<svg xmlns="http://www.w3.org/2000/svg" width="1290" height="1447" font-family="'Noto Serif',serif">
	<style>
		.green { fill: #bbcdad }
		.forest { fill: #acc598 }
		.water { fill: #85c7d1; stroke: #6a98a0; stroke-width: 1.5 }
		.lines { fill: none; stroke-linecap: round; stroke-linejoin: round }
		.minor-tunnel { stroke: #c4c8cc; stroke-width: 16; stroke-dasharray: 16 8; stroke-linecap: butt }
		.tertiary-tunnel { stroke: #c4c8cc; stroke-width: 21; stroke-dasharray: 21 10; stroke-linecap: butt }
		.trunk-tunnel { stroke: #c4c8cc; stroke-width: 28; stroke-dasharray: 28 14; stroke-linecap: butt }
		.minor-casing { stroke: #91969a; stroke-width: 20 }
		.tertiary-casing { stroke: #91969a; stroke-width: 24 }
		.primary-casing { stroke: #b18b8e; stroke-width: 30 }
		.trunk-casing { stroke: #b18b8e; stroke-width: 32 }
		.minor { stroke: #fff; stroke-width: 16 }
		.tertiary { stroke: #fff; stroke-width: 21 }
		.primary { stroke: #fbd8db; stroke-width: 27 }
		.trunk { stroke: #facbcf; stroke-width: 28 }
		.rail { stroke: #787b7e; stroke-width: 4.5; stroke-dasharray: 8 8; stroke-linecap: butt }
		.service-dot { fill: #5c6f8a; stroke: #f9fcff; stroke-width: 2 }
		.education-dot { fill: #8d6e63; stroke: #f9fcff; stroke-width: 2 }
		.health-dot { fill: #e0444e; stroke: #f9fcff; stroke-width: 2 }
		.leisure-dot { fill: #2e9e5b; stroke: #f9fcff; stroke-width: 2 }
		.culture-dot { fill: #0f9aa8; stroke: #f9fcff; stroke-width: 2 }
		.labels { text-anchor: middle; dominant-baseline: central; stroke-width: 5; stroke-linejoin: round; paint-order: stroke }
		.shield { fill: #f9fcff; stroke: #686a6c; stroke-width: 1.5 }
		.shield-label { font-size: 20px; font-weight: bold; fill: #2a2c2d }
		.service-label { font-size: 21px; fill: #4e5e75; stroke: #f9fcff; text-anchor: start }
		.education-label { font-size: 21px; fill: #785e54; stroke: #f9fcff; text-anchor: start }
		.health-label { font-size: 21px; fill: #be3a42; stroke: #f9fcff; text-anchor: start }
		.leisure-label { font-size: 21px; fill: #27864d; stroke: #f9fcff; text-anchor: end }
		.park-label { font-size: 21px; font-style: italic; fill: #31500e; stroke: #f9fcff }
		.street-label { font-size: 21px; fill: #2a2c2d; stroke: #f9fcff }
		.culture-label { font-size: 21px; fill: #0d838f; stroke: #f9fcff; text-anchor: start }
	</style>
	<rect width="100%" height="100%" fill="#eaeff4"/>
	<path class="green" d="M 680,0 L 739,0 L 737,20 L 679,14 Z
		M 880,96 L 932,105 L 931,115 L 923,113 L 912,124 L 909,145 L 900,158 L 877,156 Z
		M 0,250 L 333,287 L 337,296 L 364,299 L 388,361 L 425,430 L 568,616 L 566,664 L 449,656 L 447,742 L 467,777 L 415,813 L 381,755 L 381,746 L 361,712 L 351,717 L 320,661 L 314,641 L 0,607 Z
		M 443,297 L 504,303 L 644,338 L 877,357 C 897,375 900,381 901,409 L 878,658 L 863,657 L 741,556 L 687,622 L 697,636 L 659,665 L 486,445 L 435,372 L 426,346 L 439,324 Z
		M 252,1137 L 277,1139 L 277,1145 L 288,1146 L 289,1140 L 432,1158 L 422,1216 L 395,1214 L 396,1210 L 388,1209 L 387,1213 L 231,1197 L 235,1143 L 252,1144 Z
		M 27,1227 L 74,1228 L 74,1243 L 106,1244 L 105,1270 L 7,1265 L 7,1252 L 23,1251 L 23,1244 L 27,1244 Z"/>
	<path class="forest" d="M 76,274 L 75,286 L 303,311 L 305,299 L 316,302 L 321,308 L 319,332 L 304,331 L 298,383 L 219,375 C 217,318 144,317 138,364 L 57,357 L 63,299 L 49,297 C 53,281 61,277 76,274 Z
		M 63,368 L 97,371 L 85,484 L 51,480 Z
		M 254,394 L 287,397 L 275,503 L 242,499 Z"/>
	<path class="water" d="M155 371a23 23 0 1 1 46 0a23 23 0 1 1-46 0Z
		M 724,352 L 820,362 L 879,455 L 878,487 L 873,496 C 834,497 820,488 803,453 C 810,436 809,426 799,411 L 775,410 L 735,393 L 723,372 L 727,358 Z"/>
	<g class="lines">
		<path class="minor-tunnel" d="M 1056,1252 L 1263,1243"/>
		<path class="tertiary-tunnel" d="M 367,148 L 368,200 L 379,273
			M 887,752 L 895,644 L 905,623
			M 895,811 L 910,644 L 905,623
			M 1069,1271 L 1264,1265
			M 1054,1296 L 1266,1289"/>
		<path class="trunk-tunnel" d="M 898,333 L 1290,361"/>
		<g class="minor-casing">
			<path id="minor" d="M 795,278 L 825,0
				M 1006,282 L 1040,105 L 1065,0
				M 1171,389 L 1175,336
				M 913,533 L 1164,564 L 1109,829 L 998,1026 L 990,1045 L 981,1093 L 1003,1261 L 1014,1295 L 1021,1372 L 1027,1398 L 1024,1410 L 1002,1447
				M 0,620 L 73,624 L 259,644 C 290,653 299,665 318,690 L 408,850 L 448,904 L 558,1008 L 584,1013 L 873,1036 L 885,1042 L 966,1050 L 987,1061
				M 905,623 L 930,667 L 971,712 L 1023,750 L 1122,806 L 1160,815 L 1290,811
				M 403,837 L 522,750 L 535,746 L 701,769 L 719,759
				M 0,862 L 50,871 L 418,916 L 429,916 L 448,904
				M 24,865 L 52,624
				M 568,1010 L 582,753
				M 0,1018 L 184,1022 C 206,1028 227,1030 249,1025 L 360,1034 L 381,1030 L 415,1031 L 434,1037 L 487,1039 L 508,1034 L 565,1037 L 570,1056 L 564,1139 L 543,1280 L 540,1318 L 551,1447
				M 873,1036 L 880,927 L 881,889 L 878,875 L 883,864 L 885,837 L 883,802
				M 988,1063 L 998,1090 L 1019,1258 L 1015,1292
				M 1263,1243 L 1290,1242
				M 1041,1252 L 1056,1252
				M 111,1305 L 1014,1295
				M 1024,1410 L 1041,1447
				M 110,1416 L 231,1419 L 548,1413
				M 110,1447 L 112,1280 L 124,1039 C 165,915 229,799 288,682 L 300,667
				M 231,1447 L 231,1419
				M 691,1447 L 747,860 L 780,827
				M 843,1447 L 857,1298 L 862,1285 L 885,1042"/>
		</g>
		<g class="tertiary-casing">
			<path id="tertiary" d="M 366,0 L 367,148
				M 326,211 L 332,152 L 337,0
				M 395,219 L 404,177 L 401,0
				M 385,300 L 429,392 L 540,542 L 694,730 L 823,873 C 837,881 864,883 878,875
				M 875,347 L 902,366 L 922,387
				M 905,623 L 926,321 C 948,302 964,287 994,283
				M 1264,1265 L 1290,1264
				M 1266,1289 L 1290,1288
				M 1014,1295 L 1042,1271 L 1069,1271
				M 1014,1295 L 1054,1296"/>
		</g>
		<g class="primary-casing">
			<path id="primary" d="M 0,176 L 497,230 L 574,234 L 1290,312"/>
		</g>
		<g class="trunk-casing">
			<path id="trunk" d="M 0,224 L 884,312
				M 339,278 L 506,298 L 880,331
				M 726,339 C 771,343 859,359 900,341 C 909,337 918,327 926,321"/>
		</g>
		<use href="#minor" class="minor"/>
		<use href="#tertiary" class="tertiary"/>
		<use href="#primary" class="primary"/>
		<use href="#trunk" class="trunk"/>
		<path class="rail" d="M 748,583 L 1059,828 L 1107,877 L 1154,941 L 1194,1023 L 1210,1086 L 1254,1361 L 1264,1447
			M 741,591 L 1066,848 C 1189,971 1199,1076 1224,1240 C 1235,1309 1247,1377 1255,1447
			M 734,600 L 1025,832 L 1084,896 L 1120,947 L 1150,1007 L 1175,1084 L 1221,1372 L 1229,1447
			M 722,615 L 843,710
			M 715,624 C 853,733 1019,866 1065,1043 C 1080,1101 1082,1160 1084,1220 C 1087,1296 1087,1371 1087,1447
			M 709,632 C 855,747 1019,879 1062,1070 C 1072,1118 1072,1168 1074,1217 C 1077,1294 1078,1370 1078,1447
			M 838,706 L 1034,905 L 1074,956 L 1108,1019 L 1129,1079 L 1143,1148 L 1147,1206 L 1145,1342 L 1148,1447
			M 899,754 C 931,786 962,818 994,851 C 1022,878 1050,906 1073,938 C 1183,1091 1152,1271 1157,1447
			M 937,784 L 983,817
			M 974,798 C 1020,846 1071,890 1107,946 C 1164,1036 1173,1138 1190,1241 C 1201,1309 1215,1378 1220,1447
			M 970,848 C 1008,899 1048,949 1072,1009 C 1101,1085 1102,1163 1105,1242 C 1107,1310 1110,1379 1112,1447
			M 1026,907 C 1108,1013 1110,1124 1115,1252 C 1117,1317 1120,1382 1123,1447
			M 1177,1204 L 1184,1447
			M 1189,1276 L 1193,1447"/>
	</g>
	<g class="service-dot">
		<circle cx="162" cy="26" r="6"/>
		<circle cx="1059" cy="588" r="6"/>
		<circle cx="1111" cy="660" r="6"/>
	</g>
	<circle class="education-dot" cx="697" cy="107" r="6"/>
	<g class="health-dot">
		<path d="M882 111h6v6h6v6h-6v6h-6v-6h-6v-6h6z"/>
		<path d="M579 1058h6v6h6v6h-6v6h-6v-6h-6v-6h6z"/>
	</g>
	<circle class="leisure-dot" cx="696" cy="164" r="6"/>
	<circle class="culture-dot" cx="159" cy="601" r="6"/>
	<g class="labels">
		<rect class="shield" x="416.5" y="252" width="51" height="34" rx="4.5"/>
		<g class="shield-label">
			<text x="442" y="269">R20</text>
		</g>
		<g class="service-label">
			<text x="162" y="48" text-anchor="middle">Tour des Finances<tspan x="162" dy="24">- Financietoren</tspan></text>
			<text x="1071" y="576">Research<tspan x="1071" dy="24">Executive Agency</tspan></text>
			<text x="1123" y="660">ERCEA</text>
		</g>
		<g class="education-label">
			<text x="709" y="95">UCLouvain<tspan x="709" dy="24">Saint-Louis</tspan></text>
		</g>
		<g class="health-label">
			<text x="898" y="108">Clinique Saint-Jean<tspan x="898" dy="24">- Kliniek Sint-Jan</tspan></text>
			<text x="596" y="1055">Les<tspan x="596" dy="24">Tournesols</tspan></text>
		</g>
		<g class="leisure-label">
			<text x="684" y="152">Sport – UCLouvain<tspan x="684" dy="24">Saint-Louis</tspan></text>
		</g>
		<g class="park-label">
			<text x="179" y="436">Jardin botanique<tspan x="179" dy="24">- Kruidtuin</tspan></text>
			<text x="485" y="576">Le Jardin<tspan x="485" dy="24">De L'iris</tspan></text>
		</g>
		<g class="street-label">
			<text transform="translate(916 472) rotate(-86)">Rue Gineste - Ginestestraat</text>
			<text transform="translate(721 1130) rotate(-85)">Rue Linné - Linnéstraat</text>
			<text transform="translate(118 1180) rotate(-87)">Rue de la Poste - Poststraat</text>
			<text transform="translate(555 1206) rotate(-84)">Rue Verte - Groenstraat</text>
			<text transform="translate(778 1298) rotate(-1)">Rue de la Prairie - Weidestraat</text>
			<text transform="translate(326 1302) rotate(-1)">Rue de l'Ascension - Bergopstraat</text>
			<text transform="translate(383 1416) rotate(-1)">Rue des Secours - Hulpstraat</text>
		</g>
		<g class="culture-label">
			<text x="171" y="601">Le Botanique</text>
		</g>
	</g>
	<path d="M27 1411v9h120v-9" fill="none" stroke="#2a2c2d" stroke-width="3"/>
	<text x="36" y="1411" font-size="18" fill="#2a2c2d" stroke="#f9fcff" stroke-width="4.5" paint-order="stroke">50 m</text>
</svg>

_ _ _ _ _ _ _

*WHAT YOU HAVE TO DO*
Wherever the string "lines" appears in a line of the records, copy that line.

*ANSWER TO THE PROBLEM*
		.lines { fill: none; stroke-linecap: round; stroke-linejoin: round }
	<g class="lines">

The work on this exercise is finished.